È per questo che un ballo volgare, ma non osceno, da parte di una ragazzina può essere processato dall’opinione pubblica che ha imparato a privare di dignità la donna come vuole la legge islamica. L’Occidente a comando pudico e moralista quando si tratta di difendere qualsiasi diritto, e che, al contrario condanna chi osa mortificare un cane, sa che schierarsi dalla parte della ragazzina di turno, e provare a difenderla, significherebbe ‘offendere’ i musulmani o, più in generale, uno dei simboli dell’islam – l’hijab – e si tiene ben alla larga dal cadere in un ‘errore’ simile. E allora diventa coerenza tacere, come avviene con i matrimoni forzati, le mutilazioni genitali femminili, i tribunali della sharia in Gran Bretagna, gli abusi e le violenze ai danni di donne e giovani ragazze, migliaia, molestate e stuprate a Rotherham.

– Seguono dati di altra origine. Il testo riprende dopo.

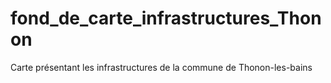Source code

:# fond_de_carte_infrastructures_Thonon
Carte présentant les infrastructures de la commune de Thonon-les-bains
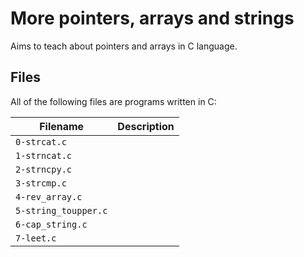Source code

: # More pointers, arrays and strings
Aims to teach about pointers and arrays in C language.

## Files
All of the following files are programs written in C:

| Filename | Description |
| -------- | ----------- |
| `0-strcat.c` || Concatenates two strings |
| `1-strncat.c` || Concatenates two strings, using `n` bytes from `src`. |
| `2-strncpy.c` || Copies a string. |
| `3-strcmp.c` || Compares two strings. |
| `4-rev_array.c` || Reverse the content of an array of integers. |
| `5-string_toupper.c` || Changes all lowercase letters of a string to uppercase. |
| `6-cap_string.c` || Capitalizes all words of a string. |
| `7-leet.c` || Encodes a string into 1337. |
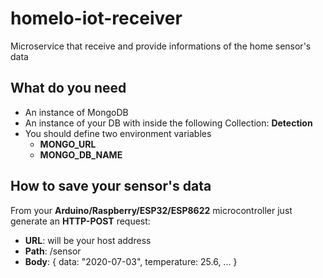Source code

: # homelo-iot-receiver
Microservice that receive and provide informations of the home sensor's data

## What do you need
- An instance of MongoDB
- An instance of your DB with inside the following Collection: **Detection**
- You should define two environment variables
  - **MONGO_URL**
  - **MONGO_DB_NAME**
  
## How to save your sensor's data
From your **Arduino/Raspberry/ESP32/ESP8622** microcontroller just generate an **HTTP-POST** request:
- **URL**:    will be your host address
- **Path**:   /sensor
- **Body**:   { data: "2020-07-03", temperature: 25.6, ... }


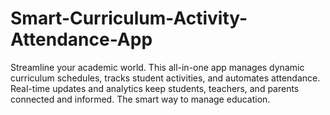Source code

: # Smart-Curriculum-Activity-Attendance-App
Streamline your academic world. This all-in-one app manages dynamic curriculum schedules, tracks student activities, and automates attendance. Real-time updates and analytics keep students, teachers, and parents connected and informed. The smart way to manage education.
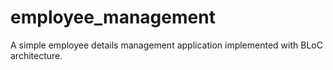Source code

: # employee_management

A simple employee details management application implemented with BLoC architecture.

Al contempo non si può guardare ad episodi del genere e pensare che il pubblico ludibrio a cui è stata esposta la giovane, e il pericolo che corre forse la diciassettenne di essere assassinata da qualche fondamentalista offeso dal suo comportamento, siano episodi isolati nella multietnica Inghilterra. Giusto per citarne un altro, a Darmstadt, in Germania, la diciannovenne Lareeb Khan è stata uccisa nel 2015 direttamente dai suoi genitori quando ha deciso di togliersi il hijab. Suo padre, Asadullah Khan, ha commentato senza farsi troppi scrupoli di aver ucciso la figlia per salvare l’onore della famiglia: i valori occidentali che si erano impossessati della figlia gli stavano rovinando la vita. Ma se il giornalista collettivo continua a giocare con il fuoco e ad imputare esclusivamente al presidente degli Stati Uniti Trump la responsabilità di promuovere “una grande narrazione che contrappone il mondo musulmano contro l’occidente”, che speranza abbiamo di capire cosa sta accadendo e soprattutto di salvare la nostra identità?